- From: Savas Parastatidis <Savas.Parastatidis@newcastle.ac.uk>
- Date: Mon, 29 Sep 2003 17:19:52 +0100
- To: "Sanjiva Weerawarana" <sanjiva@watson.ibm.com>
- Cc: "WS Description List" <www-ws-desc@w3.org>
Sanjiva, > It defines documents which some may choose to interpret as object > serializations. What's the problem with that? > There isn't a problem with that at all. How people decide to internally represent the documents being exchanged is their own business. I can represent them as pieces of paper, as C structures, as Java objects, etc. It's about the conceptual model. Web Services are treated as objects with methods, and WSDL acts as the type description language. We don't have types in Web Services. We only have messages. We don't have to go far to see such examples. Look at the Grid community where an object-based component model is built using WSDL as the means to describe the interfaces of stateful and transient entities (the Grid Service Instances). It's the conceptual model and how Web Services are treated that if of concern. The semantics of what it means to be a service have been overloaded (statefulness, transient behaviour, SDEs, etc.) and "requirements" like attributes and inheritance are being requested from the WSDL group. I've even seen discussions on "service garbage collection"! I believe that the term "operation" confuses matters even further and it should be made clear that there are no operations/methods/procedures but just message exchanges. I would have preferred for "operation" to be renamed but there doesn't seem to be wide agreement on this. Perhaps some language in the WSA document.
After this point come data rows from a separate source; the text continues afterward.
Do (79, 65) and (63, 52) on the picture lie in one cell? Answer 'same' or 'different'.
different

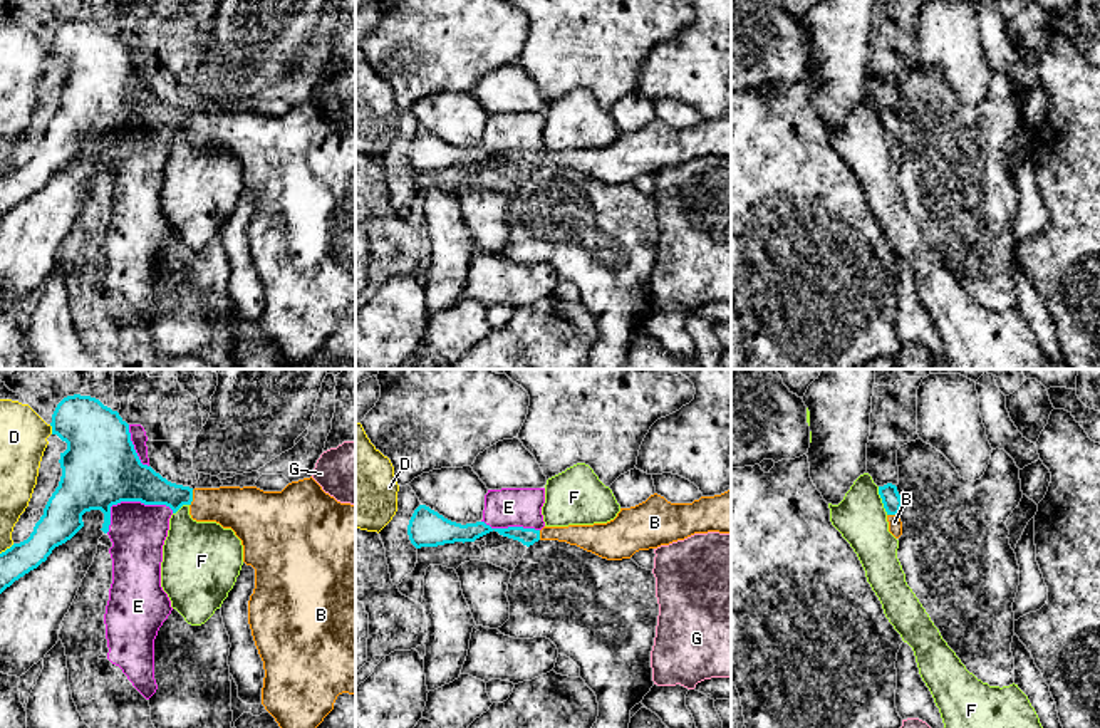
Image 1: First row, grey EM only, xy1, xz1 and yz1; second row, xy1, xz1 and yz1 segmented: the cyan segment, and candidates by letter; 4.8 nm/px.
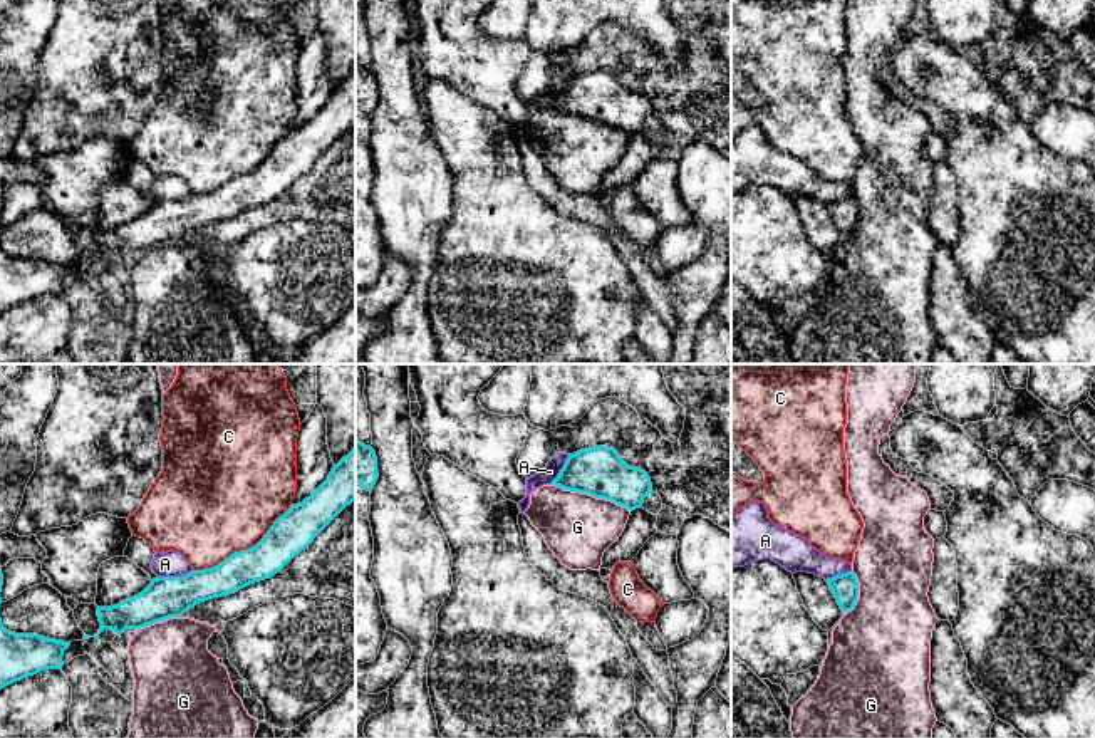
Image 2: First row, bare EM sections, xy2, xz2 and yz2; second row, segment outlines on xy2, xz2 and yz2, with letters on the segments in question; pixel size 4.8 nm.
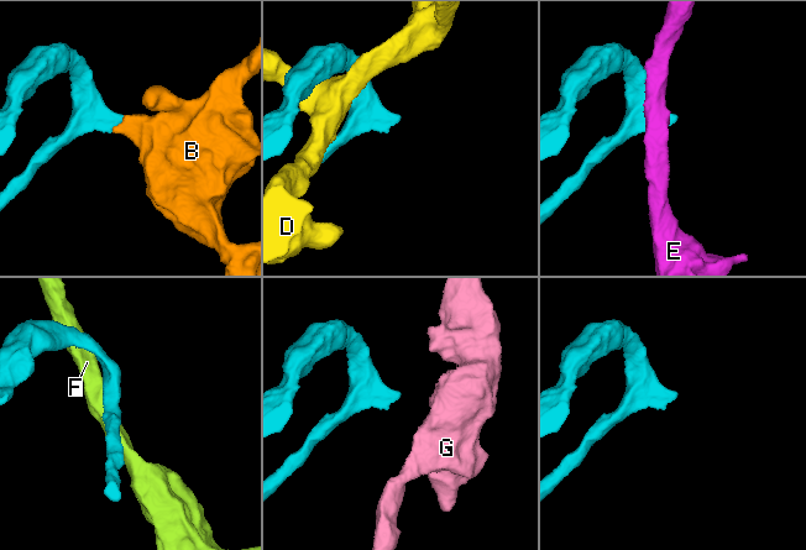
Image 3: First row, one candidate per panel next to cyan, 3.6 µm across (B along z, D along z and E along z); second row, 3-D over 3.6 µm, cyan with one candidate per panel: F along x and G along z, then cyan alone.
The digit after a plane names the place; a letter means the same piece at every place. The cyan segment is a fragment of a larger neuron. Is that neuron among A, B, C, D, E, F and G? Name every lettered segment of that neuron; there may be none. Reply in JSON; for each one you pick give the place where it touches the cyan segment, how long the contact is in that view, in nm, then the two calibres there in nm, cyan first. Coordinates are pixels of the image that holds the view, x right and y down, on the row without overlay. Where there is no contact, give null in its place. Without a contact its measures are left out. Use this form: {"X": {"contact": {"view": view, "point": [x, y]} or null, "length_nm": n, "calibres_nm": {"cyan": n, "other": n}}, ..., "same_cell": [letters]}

I believe that we have enough examples of WSDL's purpose in this world being misunderstood to justify some appropriate action. > The WG has taken the decision (repeatedly, IIRC) to stay with the > term "operation" to describe a message exchange. So the discussion > on the name is no longer productive. Apologies for continuing the discussion. I had only seen the decision for this to get an "issue number". I didn't realise a decision had already been made not to pursue this any further. Regards, .savas.